[Source texts of formatted documents]
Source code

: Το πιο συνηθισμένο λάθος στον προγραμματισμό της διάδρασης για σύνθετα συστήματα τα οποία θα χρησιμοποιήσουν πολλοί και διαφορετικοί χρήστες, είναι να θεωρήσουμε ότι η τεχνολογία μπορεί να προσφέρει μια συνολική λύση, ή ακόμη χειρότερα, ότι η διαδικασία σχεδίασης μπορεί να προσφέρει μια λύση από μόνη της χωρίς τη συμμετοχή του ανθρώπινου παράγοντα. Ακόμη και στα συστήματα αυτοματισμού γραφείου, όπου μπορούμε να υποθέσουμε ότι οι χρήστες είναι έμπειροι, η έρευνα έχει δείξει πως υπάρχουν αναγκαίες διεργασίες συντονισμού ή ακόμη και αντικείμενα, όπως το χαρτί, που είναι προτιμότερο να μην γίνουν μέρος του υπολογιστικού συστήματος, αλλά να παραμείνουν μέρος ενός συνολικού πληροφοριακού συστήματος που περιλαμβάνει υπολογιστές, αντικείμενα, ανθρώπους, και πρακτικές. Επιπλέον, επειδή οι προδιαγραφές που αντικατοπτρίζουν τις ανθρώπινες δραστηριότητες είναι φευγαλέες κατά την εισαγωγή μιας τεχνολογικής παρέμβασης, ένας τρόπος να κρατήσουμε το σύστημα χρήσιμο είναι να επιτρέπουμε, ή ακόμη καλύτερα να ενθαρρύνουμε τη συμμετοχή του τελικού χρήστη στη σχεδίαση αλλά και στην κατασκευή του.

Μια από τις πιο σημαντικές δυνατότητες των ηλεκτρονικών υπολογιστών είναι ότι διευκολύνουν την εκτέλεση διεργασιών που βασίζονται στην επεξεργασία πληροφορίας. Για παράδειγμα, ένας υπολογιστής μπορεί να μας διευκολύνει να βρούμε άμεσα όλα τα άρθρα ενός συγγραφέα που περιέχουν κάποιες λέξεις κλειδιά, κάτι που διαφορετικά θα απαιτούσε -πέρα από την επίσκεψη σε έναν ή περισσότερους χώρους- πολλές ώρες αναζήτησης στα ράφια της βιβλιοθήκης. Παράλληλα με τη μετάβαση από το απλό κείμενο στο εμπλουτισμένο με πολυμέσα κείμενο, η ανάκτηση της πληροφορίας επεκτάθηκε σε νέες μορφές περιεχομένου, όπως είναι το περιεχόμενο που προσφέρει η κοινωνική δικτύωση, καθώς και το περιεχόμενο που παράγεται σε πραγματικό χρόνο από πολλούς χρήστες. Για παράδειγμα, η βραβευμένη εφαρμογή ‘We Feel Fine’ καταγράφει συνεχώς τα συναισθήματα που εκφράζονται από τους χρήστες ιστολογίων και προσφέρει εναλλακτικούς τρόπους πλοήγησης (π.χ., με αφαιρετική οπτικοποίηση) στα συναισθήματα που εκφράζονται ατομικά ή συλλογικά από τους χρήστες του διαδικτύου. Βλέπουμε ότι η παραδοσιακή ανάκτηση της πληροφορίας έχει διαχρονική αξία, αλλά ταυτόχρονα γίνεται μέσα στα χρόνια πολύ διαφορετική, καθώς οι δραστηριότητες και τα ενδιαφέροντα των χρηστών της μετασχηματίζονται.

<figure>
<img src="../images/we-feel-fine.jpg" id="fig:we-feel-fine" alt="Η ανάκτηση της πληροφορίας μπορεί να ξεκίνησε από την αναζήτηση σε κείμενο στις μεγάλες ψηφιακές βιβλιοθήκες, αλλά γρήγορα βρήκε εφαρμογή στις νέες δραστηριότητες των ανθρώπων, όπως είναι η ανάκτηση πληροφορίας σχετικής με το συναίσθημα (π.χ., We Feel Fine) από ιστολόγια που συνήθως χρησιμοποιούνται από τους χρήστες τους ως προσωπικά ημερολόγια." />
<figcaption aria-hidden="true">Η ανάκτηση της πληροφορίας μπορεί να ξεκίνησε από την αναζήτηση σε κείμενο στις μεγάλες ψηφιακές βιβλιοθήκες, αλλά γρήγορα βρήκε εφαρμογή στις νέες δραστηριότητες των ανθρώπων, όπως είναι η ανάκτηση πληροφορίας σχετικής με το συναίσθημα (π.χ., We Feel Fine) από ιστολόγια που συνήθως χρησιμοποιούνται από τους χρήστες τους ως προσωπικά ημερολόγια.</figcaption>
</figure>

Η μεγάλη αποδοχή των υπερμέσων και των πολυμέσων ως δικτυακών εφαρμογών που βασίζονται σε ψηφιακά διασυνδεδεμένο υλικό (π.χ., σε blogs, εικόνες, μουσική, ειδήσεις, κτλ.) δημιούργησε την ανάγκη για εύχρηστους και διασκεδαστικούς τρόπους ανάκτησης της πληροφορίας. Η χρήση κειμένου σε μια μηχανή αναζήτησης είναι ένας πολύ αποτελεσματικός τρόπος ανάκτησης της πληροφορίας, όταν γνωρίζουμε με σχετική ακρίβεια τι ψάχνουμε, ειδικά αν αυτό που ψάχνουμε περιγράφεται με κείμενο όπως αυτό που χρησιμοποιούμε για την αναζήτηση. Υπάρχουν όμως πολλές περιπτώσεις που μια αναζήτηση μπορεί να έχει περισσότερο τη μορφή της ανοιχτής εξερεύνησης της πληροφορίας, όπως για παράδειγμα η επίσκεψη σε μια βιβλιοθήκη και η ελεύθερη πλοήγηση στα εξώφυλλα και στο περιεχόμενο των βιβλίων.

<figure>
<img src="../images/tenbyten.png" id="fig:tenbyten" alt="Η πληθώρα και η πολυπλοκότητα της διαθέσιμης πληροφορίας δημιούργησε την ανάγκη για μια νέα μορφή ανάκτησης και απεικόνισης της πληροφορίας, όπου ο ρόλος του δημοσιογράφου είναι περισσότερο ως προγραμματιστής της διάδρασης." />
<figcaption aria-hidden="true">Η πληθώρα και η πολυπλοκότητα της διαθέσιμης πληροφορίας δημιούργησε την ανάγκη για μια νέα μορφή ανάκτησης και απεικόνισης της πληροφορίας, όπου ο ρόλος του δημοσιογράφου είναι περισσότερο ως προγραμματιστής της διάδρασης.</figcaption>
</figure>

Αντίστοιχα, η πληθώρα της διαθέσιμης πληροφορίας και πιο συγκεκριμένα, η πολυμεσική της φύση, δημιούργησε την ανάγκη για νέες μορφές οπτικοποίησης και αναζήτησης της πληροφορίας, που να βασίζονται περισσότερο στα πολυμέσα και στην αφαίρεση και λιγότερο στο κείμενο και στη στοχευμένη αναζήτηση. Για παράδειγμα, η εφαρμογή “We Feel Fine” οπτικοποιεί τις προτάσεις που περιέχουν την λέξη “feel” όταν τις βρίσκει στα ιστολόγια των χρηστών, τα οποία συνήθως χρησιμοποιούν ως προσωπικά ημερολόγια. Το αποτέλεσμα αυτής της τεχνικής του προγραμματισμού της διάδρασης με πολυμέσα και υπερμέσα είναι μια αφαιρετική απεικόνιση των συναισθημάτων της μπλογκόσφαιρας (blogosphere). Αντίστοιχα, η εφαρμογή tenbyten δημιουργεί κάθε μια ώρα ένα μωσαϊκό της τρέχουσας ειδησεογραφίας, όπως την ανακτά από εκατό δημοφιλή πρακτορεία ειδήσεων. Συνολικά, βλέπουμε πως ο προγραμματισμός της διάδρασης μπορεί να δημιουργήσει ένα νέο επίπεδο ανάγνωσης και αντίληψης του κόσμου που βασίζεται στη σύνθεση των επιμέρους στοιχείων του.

#### [Job]
Search the data above for the word "οποία" and show every line that has it.

#### [Exercise response]
: Το πιο συνηθισμένο λάθος στον προγραμματισμό της διάδρασης για σύνθετα συστήματα τα οποία θα χρησιμοποιήσουν πολλοί και διαφορετικοί χρήστες, είναι να θεωρήσουμε ότι η τεχνολογία μπορεί να προσφέρει μια συνολική λύση, ή ακόμη χειρότερα, ότι η διαδικασία σχεδίασης μπορεί να προσφέρει μια λύση από μόνη της χωρίς τη συμμετοχή του ανθρώπινου παράγοντα. Ακόμη και στα συστήματα αυτοματισμού γραφείου, όπου μπορούμε να υποθέσουμε ότι οι χρήστες είναι έμπειροι, η έρευνα έχει δείξει πως υπάρχουν αναγκαίες διεργασίες συντονισμού ή ακόμη και αντικείμενα, όπως το χαρτί, που είναι προτιμότερο να μην γίνουν μέρος του υπολογιστικού συστήματος, αλλά να παραμείνουν μέρος ενός συνολικού πληροφοριακού συστήματος που περιλαμβάνει υπολογιστές, αντικείμενα, ανθρώπους, και πρακτικές. Επιπλέον, επειδή οι προδιαγραφές που αντικατοπτρίζουν τις ανθρώπινες δραστηριότητες είναι φευγαλέες κατά την εισαγωγή μιας τεχνολογικής παρέμβασης, ένας τρόπος να κρατήσουμε το σύστημα χρήσιμο είναι να επιτρέπουμε, ή ακόμη καλύτερα να ενθαρρύνουμε τη συμμετοχή του τελικού χρήστη στη σχεδίαση αλλά και στην κατασκευή του.
Αντίστοιχα, η πληθώρα της διαθέσιμης πληροφορίας και πιο συγκεκριμένα, η πολυμεσική της φύση, δημιούργησε την ανάγκη για νέες μορφές οπτικοποίησης και αναζήτησης της πληροφορίας, που να βασίζονται περισσότερο στα πολυμέσα και στην αφαίρεση και λιγότερο στο κείμενο και στη στοχευμένη αναζήτηση. Για παράδειγμα, η εφαρμογή “We Feel Fine” οπτικοποιεί τις προτάσεις που περιέχουν την λέξη “feel” όταν τις βρίσκει στα ιστολόγια των χρηστών, τα οποία συνήθως χρησιμοποιούν ως προσωπικά ημερολόγια. Το αποτέλεσμα αυτής της τεχνικής του προγραμματισμού της διάδρασης με πολυμέσα και υπερμέσα είναι μια αφαιρετική απεικόνιση των συναισθημάτων της μπλογκόσφαιρας (blogosphere). Αντίστοιχα, η εφαρμογή tenbyten δημιουργεί κάθε μια ώρα ένα μωσαϊκό της τρέχουσας ειδησεογραφίας, όπως την ανακτά από εκατό δημοφιλή πρακτορεία ειδήσεων. Συνολικά, βλέπουμε πως ο προγραμματισμός της διάδρασης μπορεί να δημιουργήσει ένα νέο επίπεδο ανάγνωσης και αντίληψης του κόσμου που βασίζεται στη σύνθεση των επιμέρους στοιχείων του.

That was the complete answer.